Economia

Trajetória da dívida brasileira testa sangue-frio do mercado

Emissão de títulos com juro real de 6% a 7% combinada com PIB negativo é "sentença de morte", segundo especialista


	Notas de real: perspectiva para a dívida pública do país preocupa analistas do mercado financeiro
 (Reprodução/YouTube)

Notas de real: perspectiva para a dívida pública do país preocupa analistas do mercado financeiro (Reprodução/YouTube)

DR

Da Redação

Publicado em 16 de fevereiro de 2016 às 20h13.

A combinação de déficit fiscal com juro alto para combater a inflação está aumentando o receio de que a dívida brasileira entre, ou já esteja, em uma trajetória insustentável.

Estrelas do mercado como Luis Stuhlberger, do Fundo Verde, e o ex-Pimco Bill Gross estão entre os que têm soado o alarme em relação ao Brasil. 

Até segunda ordem, contudo, os ativos brasileiros têm mostrado uma relativa estabilidade desde o pico do nervosismo de setembro, quando o dólar chegou a passar de R$ 4,20. A perspectiva de mudança política pode estar por trás desse sangue-frio.

No relatório de fevereiro, o gestor da Janus Capital, Bill Gross, citou o Brasil entre os exemplos de distorções na economia global. 

”Nenhum país ao longo do tempo pode emitir dívida com juro real de 6%-7% e PIB negativo. É uma sentença de morte”, disse Gross, cujo conhecimento sobre dívida é explícito pelo seu currículo. 

Ele mudou para a Janus em 2014 após deixar a Pimco, maior administradora de títulos de dívida do mundo, que ele ajudou a fundar.

Stuhlberger, do fundo Verde, disse ao Valor em entrevista na última segunda-feira que, sem mudanças relevantes na estrutura dos gastos públicos, a dívida pública vai explodir. 

Para ele, o mercado, contudo, ainda tem dúvidas sobre se amplia a venda de ativos brasileiros, dividindo-se entre o temor de piora adicional da economia e o alívio com a perspectiva de eleição de 2018. O mercado vê 70% de chances de mudança política, com inviabilização da candidatura de Lula, que poderia levar a um ’bull market’, disse o gestor.

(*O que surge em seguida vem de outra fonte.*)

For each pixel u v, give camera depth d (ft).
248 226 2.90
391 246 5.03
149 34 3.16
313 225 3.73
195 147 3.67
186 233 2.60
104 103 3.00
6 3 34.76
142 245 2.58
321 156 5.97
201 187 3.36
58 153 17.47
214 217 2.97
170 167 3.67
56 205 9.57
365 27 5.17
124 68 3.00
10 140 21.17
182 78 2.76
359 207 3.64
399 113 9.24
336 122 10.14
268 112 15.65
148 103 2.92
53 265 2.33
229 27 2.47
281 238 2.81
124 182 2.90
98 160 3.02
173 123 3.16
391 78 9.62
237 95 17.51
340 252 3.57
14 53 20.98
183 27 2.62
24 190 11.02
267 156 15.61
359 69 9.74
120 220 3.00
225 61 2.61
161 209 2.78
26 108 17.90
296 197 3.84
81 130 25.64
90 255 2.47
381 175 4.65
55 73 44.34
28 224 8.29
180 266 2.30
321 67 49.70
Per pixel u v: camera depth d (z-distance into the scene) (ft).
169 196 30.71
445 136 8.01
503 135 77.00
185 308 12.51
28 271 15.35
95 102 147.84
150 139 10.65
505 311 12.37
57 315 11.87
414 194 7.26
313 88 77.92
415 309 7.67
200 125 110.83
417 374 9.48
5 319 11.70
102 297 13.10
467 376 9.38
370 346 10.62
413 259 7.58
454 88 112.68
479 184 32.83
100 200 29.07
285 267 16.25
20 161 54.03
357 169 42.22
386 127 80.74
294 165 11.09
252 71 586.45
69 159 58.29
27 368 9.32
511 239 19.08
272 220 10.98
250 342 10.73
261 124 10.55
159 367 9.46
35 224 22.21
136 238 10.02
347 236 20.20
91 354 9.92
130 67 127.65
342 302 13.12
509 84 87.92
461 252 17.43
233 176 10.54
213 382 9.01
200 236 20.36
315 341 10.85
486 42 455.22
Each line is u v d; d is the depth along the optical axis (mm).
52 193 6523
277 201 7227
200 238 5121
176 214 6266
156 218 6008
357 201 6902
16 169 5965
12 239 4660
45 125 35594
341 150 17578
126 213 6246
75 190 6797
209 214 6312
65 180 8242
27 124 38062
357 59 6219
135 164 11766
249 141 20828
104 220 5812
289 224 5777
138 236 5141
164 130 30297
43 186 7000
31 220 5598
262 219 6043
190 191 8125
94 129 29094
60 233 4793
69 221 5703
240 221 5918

O pessimismo com a política fiscal e a dívida, realçado pela recente decisão do governo de adiar o corte do orçamento, tem ocorrido ao mesmo tempo em que as expectativas para a inflação e o PIB se deterioram.

Contudo, apesar da piora dos números e das análises negativas feitas por nomes fortes, o mercado tem apresentado um desempenho relativamente tranquilo este ano. O real, apesar de continuar entre as moedas mais voláteis do mundo, acumula perda de apenas 1% no ano até agora. 

Praticamente estável, sobretudo se comparado à queda de 8% do peso mexicano e de 6% do peso colombiano, duas divisas de países latino-americanos comparáveis ao Brasil. Os juros futuros, no mesmo período, caíram, superando até mesmo a reação inicial negativa à decisão do BC de não elevar a Selic.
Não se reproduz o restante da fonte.